To be honest, I’m totally ripping this from somewhere else. Usually I think I saw it as a trick in Data Manipulation with R. Even if I conceived of it on my own, the code was from somewhere else. I just happened to think “I could basically do the SAS datalines with this code.” For those of you familiar with SAS, you should have come across cards or datalines in some examples out there on the net. For instance, the Academic Technology Services at UCLA demonstrate reading data this way by this example:
DATA survey; INPUT id sex $ age inc r1 r2 r3 ; DATALINES; 1 F 35 17 7 2 2 17 M 50 14 5 5 3 33 F 45 6 7 2 7 49 M 24 14 7 5 7 65 F 52 9 4 7 7 81 M 44 11 7 7 7 2 F 34 17 6 5 3 18 M 40 14 7 5 2 34 F 47 6 6 5 6 50 M 35 17 5 7 5 ; RUN;
It is pretty clear what it does. You define a data set called “survey” that has the specified fields. The datalines statement is then followed by a series of lines of data to match the input statement in content. It provides a quick and easy way to read in small data sets. This is especially useful for the case you are dealing with small data.
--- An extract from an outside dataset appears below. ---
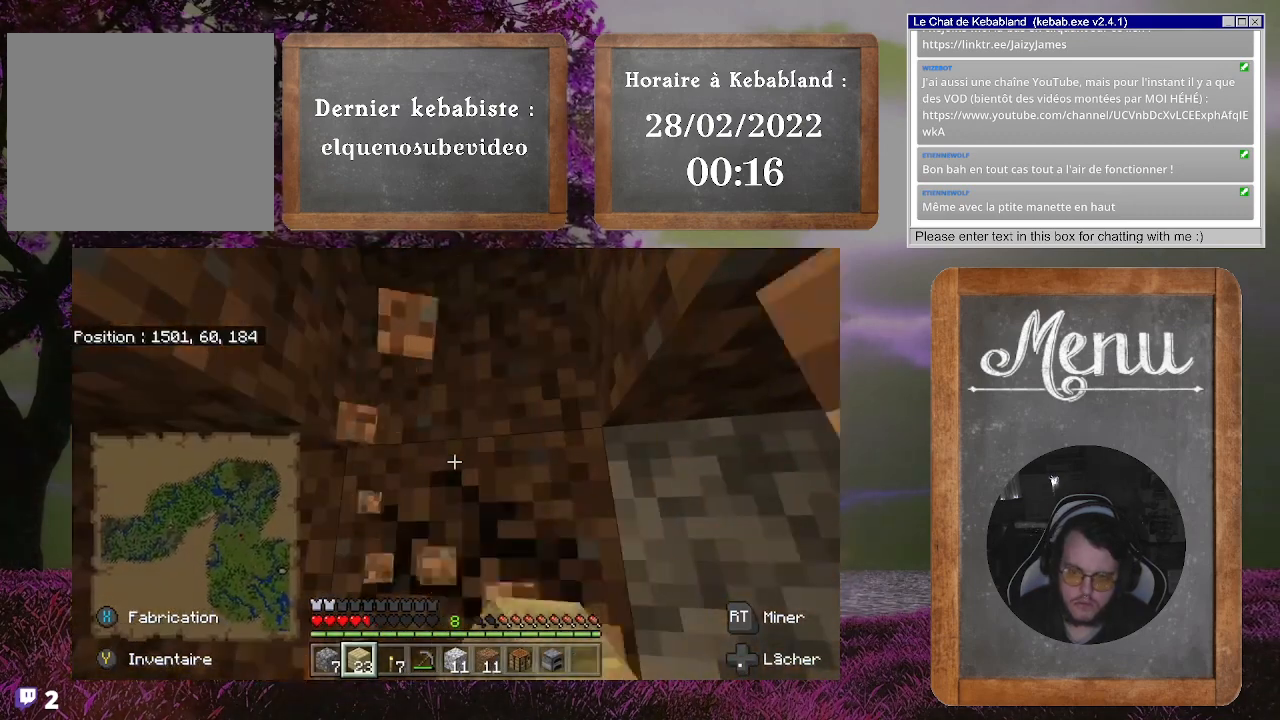
{"buttons": ["R2"], "left_stick": "left", "right_stick": "right", "events": [[367, "right_stick", "right"], [500, "left_stick", "left"]]}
You can keep the data import with the code itself. It is also apt for examples.
R does not explicitly possess a similar behavior; though you can conveniently enter data into the R environment by copying a body of data like the above to the clipboard and use a read.table(“clipboard”, …) statement. Nevertheless, to recreate the SAS datalines or cards example, we can use a simple wrapper along with scan as follows.
survey <- data.frame(
scan(what =
list(id = 0, sex = “factor”, age = 0,
inc = 0, r1 = 0, r2 = 0, r3 = 0)
) # end scan
) # end data.frame
1 F 35 17 7 2 2
17 M 50 14 5 5 3
33 F 45 6 7 2 7
49 M 24 14 7 5 7
65 F 52 9 4 7 7
81 M 44 11 7 7 7
2 F 34 17 6 5 3
18 M 40 14 7 5 2
34 F 47 6 6 5 6
50 M 35 17 5 7 5
There should be a extra line below the last data line. The reason is that scan terminates once a blank entry is specified. The scan command has a what parameter that is similar to the input statement in SAS. The parameter takes a list object that contains data type identifiers for each field in the data set. For ease, you can use a data entity to represent the type, such as 0 for numeric or “” for character. We wrap this scan statement with a call to data.frame so the assigned object has the desired structure. The extra call wrapped around scan, however, can make the code daunting as the number of parentheses rises. Thus, we can make a wrapper for this function.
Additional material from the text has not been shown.